### Belge metni
____
Yusuf BESALEL
Yahudi geleneğinde ismin önemi Ademin, Tanrının yarattığı tüm hayvanlara ve kuşlara isimler takması ile başlar. (Yaratılış, 2:19ᆨ) Daha sonraki bölümde (Yaratılış, 3:20) Adem, eşinin adını da koyar ve bunun için belirli bir neden ifade edebilir. Bu durumda bir kişinin ismi, onun tabiatını açıklamaktadır. İsmin önemi o kadar mühimdir ki, bir kişiyle ilgili önemli bir değişiklik olduğunda, isminin de değişmesi söz konusu oluyordu. Örneğin Sarayın adı Sara, Avramın adı Avraam, Yaakovun adı da Yisrael olarak değişmiştir...
____
### Sağlanan öğeler

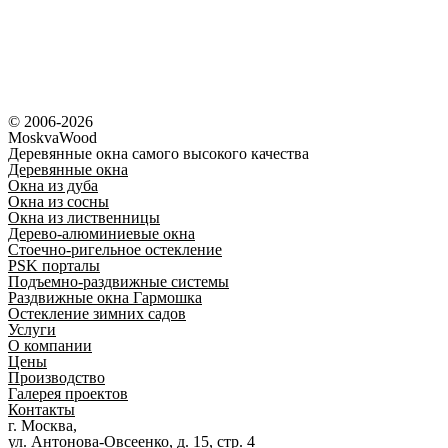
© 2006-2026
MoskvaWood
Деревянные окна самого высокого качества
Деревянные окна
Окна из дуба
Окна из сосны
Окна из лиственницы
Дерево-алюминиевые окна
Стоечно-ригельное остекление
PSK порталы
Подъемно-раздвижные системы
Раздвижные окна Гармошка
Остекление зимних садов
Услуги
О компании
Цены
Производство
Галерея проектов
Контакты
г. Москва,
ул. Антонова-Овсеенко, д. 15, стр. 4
____
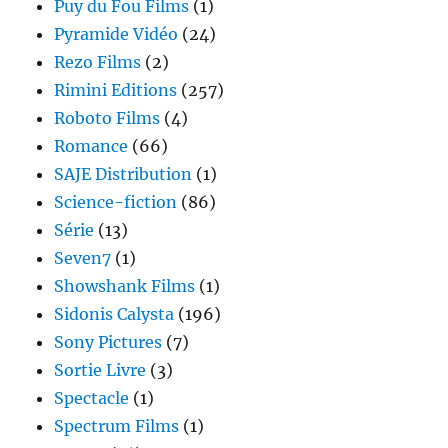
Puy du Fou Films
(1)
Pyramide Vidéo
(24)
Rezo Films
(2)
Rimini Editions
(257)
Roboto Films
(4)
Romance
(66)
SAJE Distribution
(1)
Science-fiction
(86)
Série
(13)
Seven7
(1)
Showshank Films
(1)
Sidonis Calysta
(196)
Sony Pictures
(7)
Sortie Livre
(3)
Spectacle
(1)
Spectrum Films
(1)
____
### Görev listesi
(a) Belge metninden "Yusuf BESALEL" sözleriyle başlayan ve "Yisrael olarak değişmiştir..." sözleri de dahil olmak üzere oraya kadar süren bölümü değiştirmeden yazın.
(b) Belge metninde adı değiştiği belirtilen kişileri eski ve yeni adlarıyla listeleyin.

### Görevlere göre sonuçlar
(a)
Yusuf BESALEL
Yahudi geleneğinde ismin önemi Ademin, Tanrının yarattığı tüm hayvanlara ve kuşlara isimler takması ile başlar. (Yaratılış, 2:19ᆨ) Daha sonraki bölümde (Yaratılış, 3:20) Adem, eşinin adını da koyar ve bunun için belirli bir neden ifade edebilir. Bu durumda bir kişinin ismi, onun tabiatını açıklamaktadır. İsmin önemi o kadar mühimdir ki, bir kişiyle ilgili önemli bir değişiklik olduğunda, isminin de değişmesi söz konusu oluyordu. Örneğin Sarayın adı Sara, Avramın adı Avraam, Yaakovun adı da Yisrael olarak değişmiştir...

(b)
- Saray → Sara
- Avram → Avraam
- Yaakov → Yisrael